--- START ---

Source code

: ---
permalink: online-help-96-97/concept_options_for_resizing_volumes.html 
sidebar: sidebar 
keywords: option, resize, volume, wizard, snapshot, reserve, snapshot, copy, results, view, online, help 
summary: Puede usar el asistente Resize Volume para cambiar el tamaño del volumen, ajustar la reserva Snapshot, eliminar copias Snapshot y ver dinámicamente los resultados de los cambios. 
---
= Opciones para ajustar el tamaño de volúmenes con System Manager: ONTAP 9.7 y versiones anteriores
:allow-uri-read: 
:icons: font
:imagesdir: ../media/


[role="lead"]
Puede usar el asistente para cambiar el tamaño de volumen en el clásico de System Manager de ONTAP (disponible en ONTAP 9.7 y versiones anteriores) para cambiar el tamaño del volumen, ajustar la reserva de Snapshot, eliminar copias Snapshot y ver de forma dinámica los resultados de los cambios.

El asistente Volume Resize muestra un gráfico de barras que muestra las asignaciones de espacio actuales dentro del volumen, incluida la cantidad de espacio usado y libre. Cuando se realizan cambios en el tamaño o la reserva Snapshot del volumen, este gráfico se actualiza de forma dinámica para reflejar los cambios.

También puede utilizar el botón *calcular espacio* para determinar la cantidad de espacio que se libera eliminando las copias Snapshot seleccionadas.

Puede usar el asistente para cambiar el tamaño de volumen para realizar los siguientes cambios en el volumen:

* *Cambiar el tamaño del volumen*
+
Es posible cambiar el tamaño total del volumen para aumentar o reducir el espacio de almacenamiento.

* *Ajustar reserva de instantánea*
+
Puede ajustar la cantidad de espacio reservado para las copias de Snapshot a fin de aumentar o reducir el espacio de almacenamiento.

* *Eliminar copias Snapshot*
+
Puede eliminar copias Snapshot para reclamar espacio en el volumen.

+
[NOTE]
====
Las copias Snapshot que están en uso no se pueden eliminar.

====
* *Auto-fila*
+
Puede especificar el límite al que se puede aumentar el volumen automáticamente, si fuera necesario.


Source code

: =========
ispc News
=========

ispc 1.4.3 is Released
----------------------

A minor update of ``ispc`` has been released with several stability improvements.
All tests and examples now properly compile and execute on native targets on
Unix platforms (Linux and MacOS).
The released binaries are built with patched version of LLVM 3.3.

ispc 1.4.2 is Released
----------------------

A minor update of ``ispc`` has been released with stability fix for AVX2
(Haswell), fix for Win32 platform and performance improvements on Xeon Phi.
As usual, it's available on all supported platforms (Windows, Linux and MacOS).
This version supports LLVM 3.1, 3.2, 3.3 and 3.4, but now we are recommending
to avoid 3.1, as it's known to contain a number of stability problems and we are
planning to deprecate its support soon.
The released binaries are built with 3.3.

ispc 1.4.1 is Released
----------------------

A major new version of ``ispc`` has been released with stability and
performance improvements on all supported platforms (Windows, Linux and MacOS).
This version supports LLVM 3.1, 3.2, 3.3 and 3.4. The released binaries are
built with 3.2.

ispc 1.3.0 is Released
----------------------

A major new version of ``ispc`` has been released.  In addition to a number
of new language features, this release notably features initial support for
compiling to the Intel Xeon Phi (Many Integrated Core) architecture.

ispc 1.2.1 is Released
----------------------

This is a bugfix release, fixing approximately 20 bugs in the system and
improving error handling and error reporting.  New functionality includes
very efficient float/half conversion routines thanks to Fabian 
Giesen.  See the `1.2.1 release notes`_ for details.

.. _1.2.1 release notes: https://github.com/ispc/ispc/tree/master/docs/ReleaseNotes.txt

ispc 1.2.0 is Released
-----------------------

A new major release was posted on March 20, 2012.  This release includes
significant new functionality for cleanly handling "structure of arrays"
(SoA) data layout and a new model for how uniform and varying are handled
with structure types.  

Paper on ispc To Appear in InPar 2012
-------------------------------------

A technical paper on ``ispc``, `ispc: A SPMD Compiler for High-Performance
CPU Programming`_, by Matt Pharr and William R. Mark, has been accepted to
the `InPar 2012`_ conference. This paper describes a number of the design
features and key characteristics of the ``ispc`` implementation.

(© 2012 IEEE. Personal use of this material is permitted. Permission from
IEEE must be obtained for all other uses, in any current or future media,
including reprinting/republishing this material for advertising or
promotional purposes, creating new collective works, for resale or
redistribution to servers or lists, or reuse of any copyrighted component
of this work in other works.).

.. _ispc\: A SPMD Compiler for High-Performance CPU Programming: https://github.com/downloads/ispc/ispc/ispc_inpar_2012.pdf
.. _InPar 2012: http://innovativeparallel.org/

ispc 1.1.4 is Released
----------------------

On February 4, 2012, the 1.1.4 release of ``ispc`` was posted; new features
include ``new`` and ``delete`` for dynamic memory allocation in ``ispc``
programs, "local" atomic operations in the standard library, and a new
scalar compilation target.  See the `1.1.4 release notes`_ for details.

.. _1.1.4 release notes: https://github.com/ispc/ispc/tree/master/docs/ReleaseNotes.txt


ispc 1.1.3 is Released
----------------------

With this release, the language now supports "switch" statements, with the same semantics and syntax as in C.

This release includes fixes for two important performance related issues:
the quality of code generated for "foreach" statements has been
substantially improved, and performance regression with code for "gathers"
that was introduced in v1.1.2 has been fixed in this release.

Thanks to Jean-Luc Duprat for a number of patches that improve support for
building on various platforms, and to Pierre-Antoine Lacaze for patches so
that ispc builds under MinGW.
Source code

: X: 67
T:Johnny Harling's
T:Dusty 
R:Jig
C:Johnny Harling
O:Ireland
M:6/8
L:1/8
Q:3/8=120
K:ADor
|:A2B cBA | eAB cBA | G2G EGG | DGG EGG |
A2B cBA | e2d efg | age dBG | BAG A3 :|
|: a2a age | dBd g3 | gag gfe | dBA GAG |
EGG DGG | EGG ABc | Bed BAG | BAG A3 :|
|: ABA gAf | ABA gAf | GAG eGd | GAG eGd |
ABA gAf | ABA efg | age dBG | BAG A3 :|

--- END ---

> [REQUIRED ACTION]: Please return the material above exactly as written.

> [TASK OUTPUT]:
Source code

: ---
permalink: online-help-96-97/concept_options_for_resizing_volumes.html 
sidebar: sidebar 
keywords: option, resize, volume, wizard, snapshot, reserve, snapshot, copy, results, view, online, help 
summary: Puede usar el asistente Resize Volume para cambiar el tamaño del volumen, ajustar la reserva Snapshot, eliminar copias Snapshot y ver dinámicamente los resultados de los cambios. 
---
= Opciones para ajustar el tamaño de volúmenes con System Manager: ONTAP 9.7 y versiones anteriores
:allow-uri-read: 
:icons: font
:imagesdir: ../media/


[role="lead"]
Puede usar el asistente para cambiar el tamaño de volumen en el clásico de System Manager de ONTAP (disponible en ONTAP 9.7 y versiones anteriores) para cambiar el tamaño del volumen, ajustar la reserva de Snapshot, eliminar copias Snapshot y ver de forma dinámica los resultados de los cambios.

El asistente Volume Resize muestra un gráfico de barras que muestra las asignaciones de espacio actuales dentro del volumen, incluida la cantidad de espacio usado y libre. Cuando se realizan cambios en el tamaño o la reserva Snapshot del volumen, este gráfico se actualiza de forma dinámica para reflejar los cambios.

También puede utilizar el botón *calcular espacio* para determinar la cantidad de espacio que se libera eliminando las copias Snapshot seleccionadas.

Puede usar el asistente para cambiar el tamaño de volumen para realizar los siguientes cambios en el volumen:

* *Cambiar el tamaño del volumen*
+
Es posible cambiar el tamaño total del volumen para aumentar o reducir el espacio de almacenamiento.

* *Ajustar reserva de instantánea*
+
Puede ajustar la cantidad de espacio reservado para las copias de Snapshot a fin de aumentar o reducir el espacio de almacenamiento.

* *Eliminar copias Snapshot*
+
Puede eliminar copias Snapshot para reclamar espacio en el volumen.

+
[NOTE]
====
Las copias Snapshot que están en uso no se pueden eliminar.

====
* *Auto-fila*
+
Puede especificar el límite al que se puede aumentar el volumen automáticamente, si fuera necesario.


Source code

: =========
ispc News
=========

ispc 1.4.3 is Released
----------------------

A minor update of ``ispc`` has been released with several stability improvements.
All tests and examples now properly compile and execute on native targets on
Unix platforms (Linux and MacOS).
The released binaries are built with patched version of LLVM 3.3.

ispc 1.4.2 is Released
----------------------

A minor update of ``ispc`` has been released with stability fix for AVX2
(Haswell), fix for Win32 platform and performance improvements on Xeon Phi.
As usual, it's available on all supported platforms (Windows, Linux and MacOS).
This version supports LLVM 3.1, 3.2, 3.3 and 3.4, but now we are recommending
to avoid 3.1, as it's known to contain a number of stability problems and we are
planning to deprecate its support soon.
The released binaries are built with 3.3.

ispc 1.4.1 is Released
----------------------

A major new version of ``ispc`` has been released with stability and
performance improvements on all supported platforms (Windows, Linux and MacOS).
This version supports LLVM 3.1, 3.2, 3.3 and 3.4. The released binaries are
built with 3.2.

ispc 1.3.0 is Released
----------------------

A major new version of ``ispc`` has been released.  In addition to a number
of new language features, this release notably features initial support for
compiling to the Intel Xeon Phi (Many Integrated Core) architecture.

ispc 1.2.1 is Released
----------------------

This is a bugfix release, fixing approximately 20 bugs in the system and
improving error handling and error reporting.  New functionality includes
very efficient float/half conversion routines thanks to Fabian 
Giesen.  See the `1.2.1 release notes`_ for details.

.. _1.2.1 release notes: https://github.com/ispc/ispc/tree/master/docs/ReleaseNotes.txt

ispc 1.2.0 is Released
-----------------------

A new major release was posted on March 20, 2012.  This release includes
significant new functionality for cleanly handling "structure of arrays"
(SoA) data layout and a new model for how uniform and varying are handled
with structure types.  

Paper on ispc To Appear in InPar 2012
-------------------------------------

A technical paper on ``ispc``, `ispc: A SPMD Compiler for High-Performance
CPU Programming`_, by Matt Pharr and William R. Mark, has been accepted to
the `InPar 2012`_ conference. This paper describes a number of the design
features and key characteristics of the ``ispc`` implementation.

(© 2012 IEEE. Personal use of this material is permitted. Permission from
IEEE must be obtained for all other uses, in any current or future media,
including reprinting/republishing this material for advertising or
promotional purposes, creating new collective works, for resale or
redistribution to servers or lists, or reuse of any copyrighted component
of this work in other works.).

.. _ispc\: A SPMD Compiler for High-Performance CPU Programming: https://github.com/downloads/ispc/ispc/ispc_inpar_2012.pdf
.. _InPar 2012: http://innovativeparallel.org/

ispc 1.1.4 is Released
----------------------

On February 4, 2012, the 1.1.4 release of ``ispc`` was posted; new features
include ``new`` and ``delete`` for dynamic memory allocation in ``ispc``
programs, "local" atomic operations in the standard library, and a new
scalar compilation target.  See the `1.1.4 release notes`_ for details.

.. _1.1.4 release notes: https://github.com/ispc/ispc/tree/master/docs/ReleaseNotes.txt


ispc 1.1.3 is Released
----------------------

With this release, the language now supports "switch" statements, with the same semantics and syntax as in C.

This release includes fixes for two important performance related issues:
the quality of code generated for "foreach" statements has been
substantially improved, and performance regression with code for "gathers"
that was introduced in v1.1.2 has been fixed in this release.

Thanks to Jean-Luc Duprat for a number of patches that improve support for
building on various platforms, and to Pierre-Antoine Lacaze for patches so
that ispc builds under MinGW.
Source code

: X: 67
T:Johnny Harling's
T:Dusty 
R:Jig
C:Johnny Harling
O:Ireland
M:6/8
L:1/8
Q:3/8=120
K:ADor
|:A2B cBA | eAB cBA | G2G EGG | DGG EGG |
A2B cBA | e2d efg | age dBG | BAG A3 :|
|: a2a age | dBd g3 | gag gfe | dBA GAG |
EGG DGG | EGG ABc | Bed BAG | BAG A3 :|
|: ABA gAf | ABA gAf | GAG eGd | GAG eGd |
ABA gAf | ABA efg | age dBG | BAG A3 :|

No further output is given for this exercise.